Task brief |
When the string "support" appears in a line of the records, show the whole line.

(Saved entries)
[Start of section]

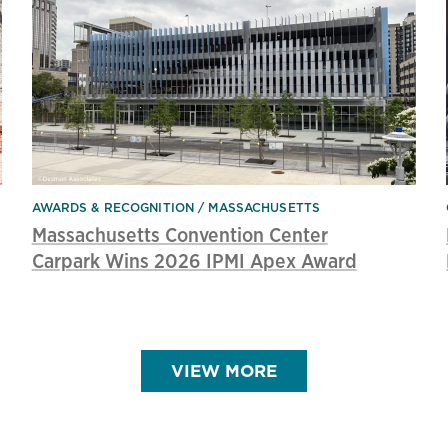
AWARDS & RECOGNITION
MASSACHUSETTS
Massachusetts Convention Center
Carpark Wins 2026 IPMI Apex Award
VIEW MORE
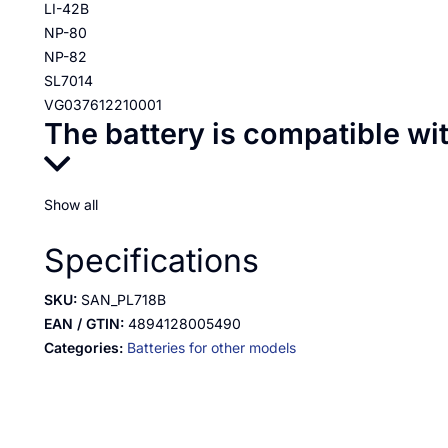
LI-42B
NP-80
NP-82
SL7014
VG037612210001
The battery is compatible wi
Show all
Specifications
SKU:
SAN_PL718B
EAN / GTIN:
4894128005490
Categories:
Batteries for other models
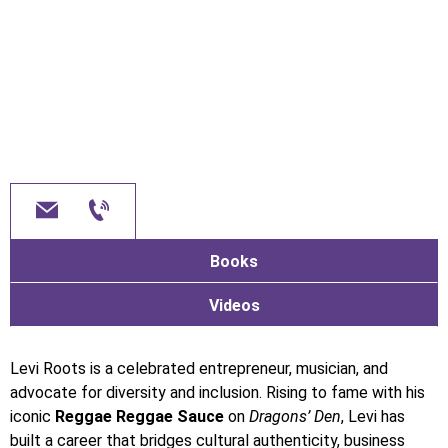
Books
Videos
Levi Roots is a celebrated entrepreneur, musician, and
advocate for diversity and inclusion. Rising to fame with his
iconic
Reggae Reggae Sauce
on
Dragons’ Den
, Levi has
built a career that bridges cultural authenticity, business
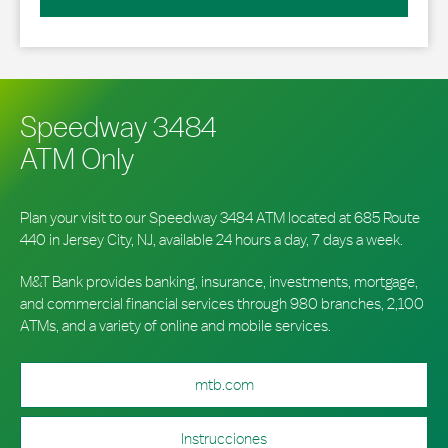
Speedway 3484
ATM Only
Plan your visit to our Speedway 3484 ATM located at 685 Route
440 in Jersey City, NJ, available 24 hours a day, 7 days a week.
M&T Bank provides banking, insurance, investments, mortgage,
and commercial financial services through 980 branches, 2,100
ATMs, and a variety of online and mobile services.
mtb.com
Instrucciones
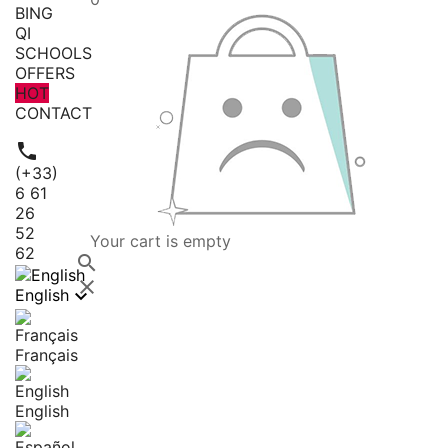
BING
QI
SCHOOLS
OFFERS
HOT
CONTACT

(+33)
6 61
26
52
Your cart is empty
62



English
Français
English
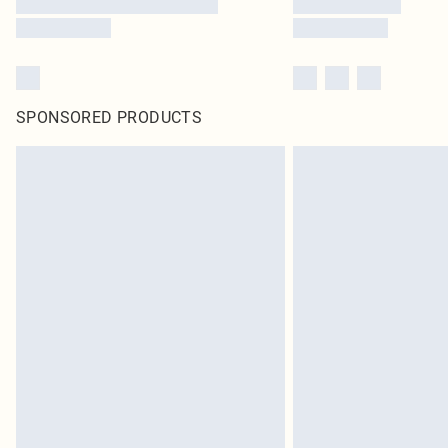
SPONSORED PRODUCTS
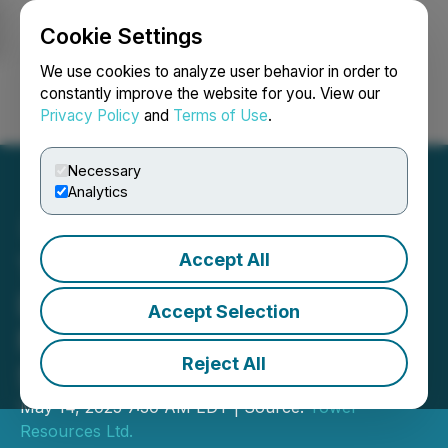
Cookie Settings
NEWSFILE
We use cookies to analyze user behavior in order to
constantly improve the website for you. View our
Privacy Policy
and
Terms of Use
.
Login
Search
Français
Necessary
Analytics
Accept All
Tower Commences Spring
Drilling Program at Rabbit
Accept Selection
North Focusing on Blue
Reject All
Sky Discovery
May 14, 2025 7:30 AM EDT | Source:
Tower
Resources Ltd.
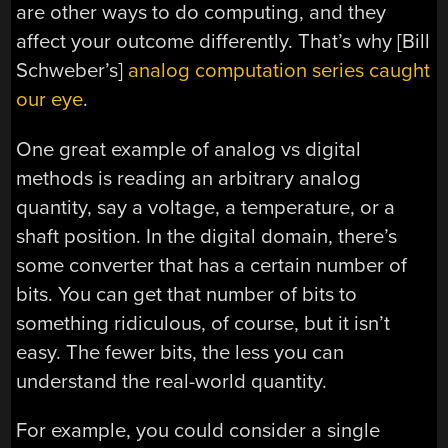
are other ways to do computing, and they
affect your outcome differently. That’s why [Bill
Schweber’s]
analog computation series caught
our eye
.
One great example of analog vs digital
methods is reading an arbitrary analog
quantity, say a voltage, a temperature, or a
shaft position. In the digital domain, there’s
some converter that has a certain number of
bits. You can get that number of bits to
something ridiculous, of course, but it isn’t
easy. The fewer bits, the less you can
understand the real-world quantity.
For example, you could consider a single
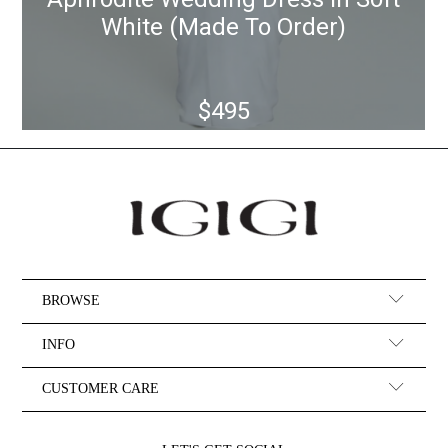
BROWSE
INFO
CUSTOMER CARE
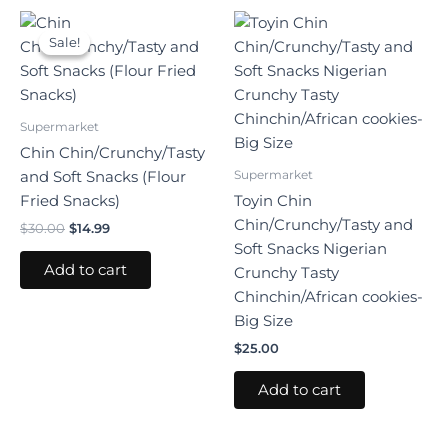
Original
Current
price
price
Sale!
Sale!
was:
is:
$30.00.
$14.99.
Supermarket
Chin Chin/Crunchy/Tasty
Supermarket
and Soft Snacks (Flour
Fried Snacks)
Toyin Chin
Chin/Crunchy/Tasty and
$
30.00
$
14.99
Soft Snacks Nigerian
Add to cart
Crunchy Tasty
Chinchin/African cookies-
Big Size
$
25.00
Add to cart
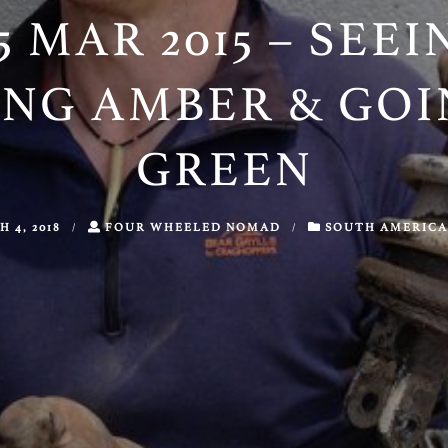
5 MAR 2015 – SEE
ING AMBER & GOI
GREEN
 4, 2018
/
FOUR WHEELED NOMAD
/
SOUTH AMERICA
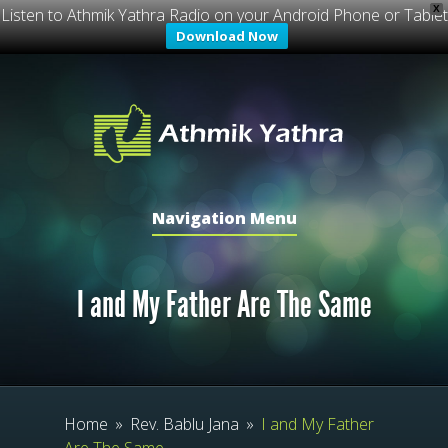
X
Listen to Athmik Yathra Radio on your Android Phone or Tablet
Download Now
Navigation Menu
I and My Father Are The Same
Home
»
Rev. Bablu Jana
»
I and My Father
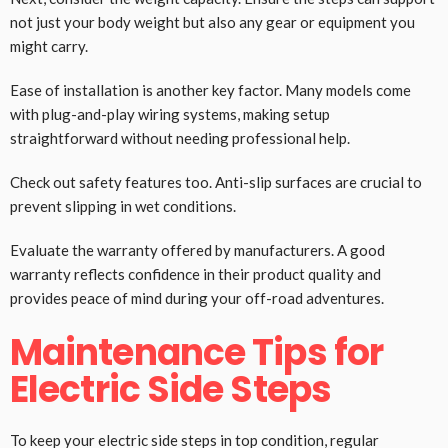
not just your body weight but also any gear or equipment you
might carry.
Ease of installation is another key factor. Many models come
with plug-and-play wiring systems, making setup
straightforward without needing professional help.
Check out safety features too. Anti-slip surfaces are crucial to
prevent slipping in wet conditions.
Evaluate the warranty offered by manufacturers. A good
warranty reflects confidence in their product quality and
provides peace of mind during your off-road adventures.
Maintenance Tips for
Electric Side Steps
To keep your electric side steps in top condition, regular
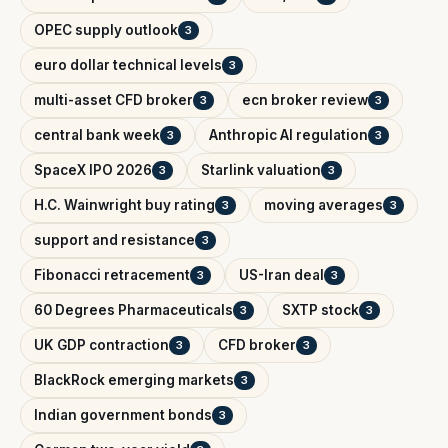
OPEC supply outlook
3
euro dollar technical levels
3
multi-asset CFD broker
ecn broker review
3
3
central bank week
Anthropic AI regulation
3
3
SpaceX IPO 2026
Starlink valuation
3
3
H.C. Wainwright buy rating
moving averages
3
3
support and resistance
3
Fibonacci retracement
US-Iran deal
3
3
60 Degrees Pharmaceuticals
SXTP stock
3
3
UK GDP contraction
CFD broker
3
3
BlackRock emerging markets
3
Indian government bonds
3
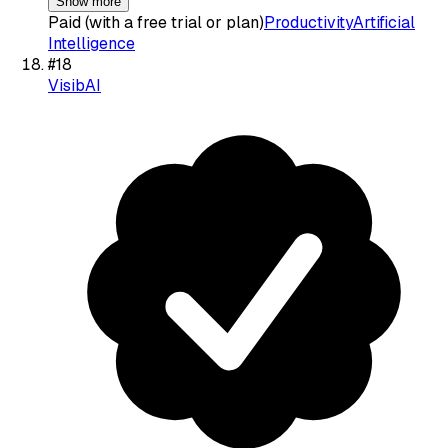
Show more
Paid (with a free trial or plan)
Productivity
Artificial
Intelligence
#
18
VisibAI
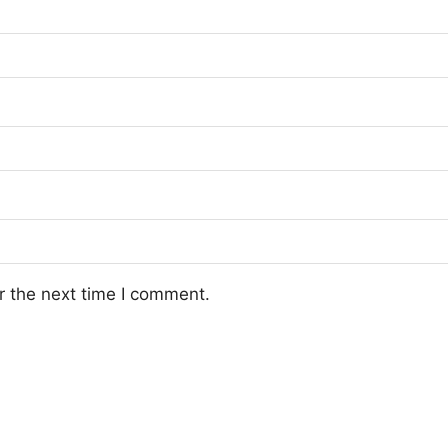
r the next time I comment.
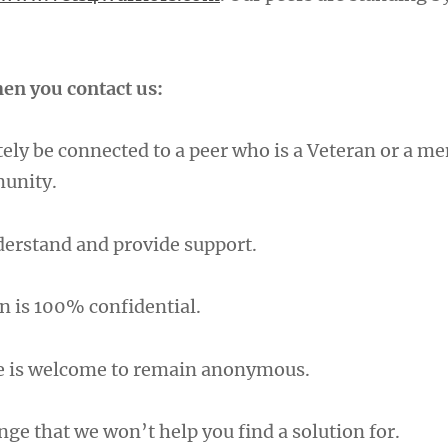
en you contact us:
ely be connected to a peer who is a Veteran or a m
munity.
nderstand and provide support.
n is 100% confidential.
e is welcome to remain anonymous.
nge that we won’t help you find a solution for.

[End of section]

Written response |
support and resistance
nderstand and provide support.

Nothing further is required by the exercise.